[Data entries]
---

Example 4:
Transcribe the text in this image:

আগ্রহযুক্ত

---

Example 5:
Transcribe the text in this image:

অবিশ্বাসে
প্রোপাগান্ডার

*YOUR GOAL*
Could you set down each entry above word for word?

*REPLY TO THE EXERCISE*
---

Example 4:
Transcribe the text in this image:

আগ্রহযুক্ত

---

Example 5:
Transcribe the text in this image:

অবিশ্বাসে
প্রোপাগান্ডার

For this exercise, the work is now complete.